President Buhari will do quite well to lay foundations in monitoring/standardising performances in critical areas like in the oil industry and security. The multiplicity of errors that have cogged the country’s desirable advance are routinely attributed to an almost non-existent basic institutional frameworks that ought to under-gird every serious action in public administration.

As yet, programmes and commitments of governments have traditionally been a result of overnight thoughts and fire-brigade responses! But on the other hand, when institutions drive actions, when policies are rooted in unflagging bureaucratic/institutional rivets, results of governance programmes/actions tend to be wholesome, deeper-reaching, steady, systemic and systematic, and predictable to assure delivery of needful services for the betterment of Nigeria and Nigerians.

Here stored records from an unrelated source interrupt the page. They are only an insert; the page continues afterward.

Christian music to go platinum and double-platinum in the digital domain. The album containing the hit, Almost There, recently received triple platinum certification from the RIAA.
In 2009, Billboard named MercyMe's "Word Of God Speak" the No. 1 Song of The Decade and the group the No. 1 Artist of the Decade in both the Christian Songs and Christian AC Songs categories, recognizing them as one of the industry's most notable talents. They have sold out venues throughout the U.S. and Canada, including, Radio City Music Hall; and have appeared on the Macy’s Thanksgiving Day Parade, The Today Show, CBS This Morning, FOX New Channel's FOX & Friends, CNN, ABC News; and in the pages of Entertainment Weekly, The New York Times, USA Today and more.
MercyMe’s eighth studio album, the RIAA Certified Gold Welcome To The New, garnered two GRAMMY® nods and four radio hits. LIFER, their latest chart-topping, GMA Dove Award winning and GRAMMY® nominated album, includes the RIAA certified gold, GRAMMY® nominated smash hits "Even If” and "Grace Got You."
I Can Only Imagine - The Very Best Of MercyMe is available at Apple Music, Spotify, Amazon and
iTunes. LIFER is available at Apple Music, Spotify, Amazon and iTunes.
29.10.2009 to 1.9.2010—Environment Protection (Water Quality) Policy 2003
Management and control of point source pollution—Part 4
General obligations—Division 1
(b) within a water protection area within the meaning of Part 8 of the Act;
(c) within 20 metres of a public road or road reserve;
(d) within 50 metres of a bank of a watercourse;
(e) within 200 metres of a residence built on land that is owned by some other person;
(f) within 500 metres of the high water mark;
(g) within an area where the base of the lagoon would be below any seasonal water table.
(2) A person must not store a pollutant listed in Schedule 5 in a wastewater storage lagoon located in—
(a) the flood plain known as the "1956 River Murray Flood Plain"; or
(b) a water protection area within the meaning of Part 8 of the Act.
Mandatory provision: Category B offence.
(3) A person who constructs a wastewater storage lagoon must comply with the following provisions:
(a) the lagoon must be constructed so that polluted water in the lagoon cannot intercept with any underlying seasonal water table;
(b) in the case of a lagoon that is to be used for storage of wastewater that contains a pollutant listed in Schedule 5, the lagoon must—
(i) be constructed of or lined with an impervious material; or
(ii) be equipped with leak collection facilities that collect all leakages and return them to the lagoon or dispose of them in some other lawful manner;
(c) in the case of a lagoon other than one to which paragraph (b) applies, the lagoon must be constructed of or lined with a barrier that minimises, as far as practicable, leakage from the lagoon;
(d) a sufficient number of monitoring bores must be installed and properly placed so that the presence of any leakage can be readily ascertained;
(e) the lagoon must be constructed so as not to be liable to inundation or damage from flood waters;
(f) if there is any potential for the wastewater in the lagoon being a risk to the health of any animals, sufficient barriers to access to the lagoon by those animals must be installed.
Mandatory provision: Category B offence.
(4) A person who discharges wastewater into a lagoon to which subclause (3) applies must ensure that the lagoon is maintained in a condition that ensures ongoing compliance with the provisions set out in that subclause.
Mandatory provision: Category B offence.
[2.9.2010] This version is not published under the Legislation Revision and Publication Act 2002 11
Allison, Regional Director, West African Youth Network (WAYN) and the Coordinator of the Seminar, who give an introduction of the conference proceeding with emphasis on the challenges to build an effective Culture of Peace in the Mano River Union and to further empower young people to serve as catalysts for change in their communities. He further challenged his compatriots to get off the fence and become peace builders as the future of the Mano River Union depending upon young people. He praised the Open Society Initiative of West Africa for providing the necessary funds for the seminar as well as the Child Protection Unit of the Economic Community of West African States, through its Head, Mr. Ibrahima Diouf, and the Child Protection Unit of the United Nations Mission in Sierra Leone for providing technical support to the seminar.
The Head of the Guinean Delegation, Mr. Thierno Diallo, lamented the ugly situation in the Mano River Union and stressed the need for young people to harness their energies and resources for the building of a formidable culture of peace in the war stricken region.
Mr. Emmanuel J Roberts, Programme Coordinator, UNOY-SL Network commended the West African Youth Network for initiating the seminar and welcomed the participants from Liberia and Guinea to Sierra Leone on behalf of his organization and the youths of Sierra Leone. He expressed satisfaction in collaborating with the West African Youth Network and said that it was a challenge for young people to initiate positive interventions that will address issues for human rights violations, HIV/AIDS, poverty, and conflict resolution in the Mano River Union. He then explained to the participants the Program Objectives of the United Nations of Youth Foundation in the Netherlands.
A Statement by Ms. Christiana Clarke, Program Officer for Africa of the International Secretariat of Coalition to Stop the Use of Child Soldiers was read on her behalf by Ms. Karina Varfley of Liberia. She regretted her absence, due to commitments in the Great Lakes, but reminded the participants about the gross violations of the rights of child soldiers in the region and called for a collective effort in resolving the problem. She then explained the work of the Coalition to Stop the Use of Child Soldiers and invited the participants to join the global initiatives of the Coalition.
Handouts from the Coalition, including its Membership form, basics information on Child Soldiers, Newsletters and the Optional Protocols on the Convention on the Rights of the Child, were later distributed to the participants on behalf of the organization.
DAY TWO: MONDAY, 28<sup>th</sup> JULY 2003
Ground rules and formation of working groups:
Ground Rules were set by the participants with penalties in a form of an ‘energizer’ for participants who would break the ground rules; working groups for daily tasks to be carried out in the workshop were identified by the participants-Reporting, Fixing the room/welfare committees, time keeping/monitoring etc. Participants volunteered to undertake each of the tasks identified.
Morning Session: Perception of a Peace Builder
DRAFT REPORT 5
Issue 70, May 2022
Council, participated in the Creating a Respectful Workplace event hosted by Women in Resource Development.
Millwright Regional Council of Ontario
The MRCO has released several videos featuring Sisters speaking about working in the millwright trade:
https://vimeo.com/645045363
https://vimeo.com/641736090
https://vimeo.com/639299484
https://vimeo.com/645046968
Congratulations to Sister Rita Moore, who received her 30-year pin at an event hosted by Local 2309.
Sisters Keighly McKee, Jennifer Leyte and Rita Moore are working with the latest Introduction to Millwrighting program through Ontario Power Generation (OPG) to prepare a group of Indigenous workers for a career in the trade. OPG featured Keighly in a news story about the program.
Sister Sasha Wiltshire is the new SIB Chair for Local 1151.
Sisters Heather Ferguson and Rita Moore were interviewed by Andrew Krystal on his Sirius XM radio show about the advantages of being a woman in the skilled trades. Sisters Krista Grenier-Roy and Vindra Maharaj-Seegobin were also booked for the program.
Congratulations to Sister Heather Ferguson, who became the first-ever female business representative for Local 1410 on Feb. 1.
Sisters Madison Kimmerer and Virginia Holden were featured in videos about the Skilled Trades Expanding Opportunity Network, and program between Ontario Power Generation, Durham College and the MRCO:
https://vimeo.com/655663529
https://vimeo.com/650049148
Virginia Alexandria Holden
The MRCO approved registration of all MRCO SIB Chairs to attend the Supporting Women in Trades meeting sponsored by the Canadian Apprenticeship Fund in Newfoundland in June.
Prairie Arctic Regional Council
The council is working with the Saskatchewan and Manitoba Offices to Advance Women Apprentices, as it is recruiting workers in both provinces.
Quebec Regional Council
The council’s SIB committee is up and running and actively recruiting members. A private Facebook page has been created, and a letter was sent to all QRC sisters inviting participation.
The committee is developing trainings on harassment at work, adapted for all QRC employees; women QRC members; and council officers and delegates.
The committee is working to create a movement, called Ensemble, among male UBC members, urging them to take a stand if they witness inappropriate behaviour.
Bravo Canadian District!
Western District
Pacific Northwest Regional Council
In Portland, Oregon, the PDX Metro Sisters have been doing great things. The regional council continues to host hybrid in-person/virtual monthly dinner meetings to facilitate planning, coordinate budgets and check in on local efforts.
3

Indeed, if Buhari pays heed to em-placing strong institutional ramparts as precise indemnity against common, but predictable, vagaries and frailties of leadership, his presidency may still have something to show for the eight years in office. Otherwise, it is feared that at the rate in which very many things are going wrong, the Buhari presidency may go down in history as a disaster to the social formation called Nigeria.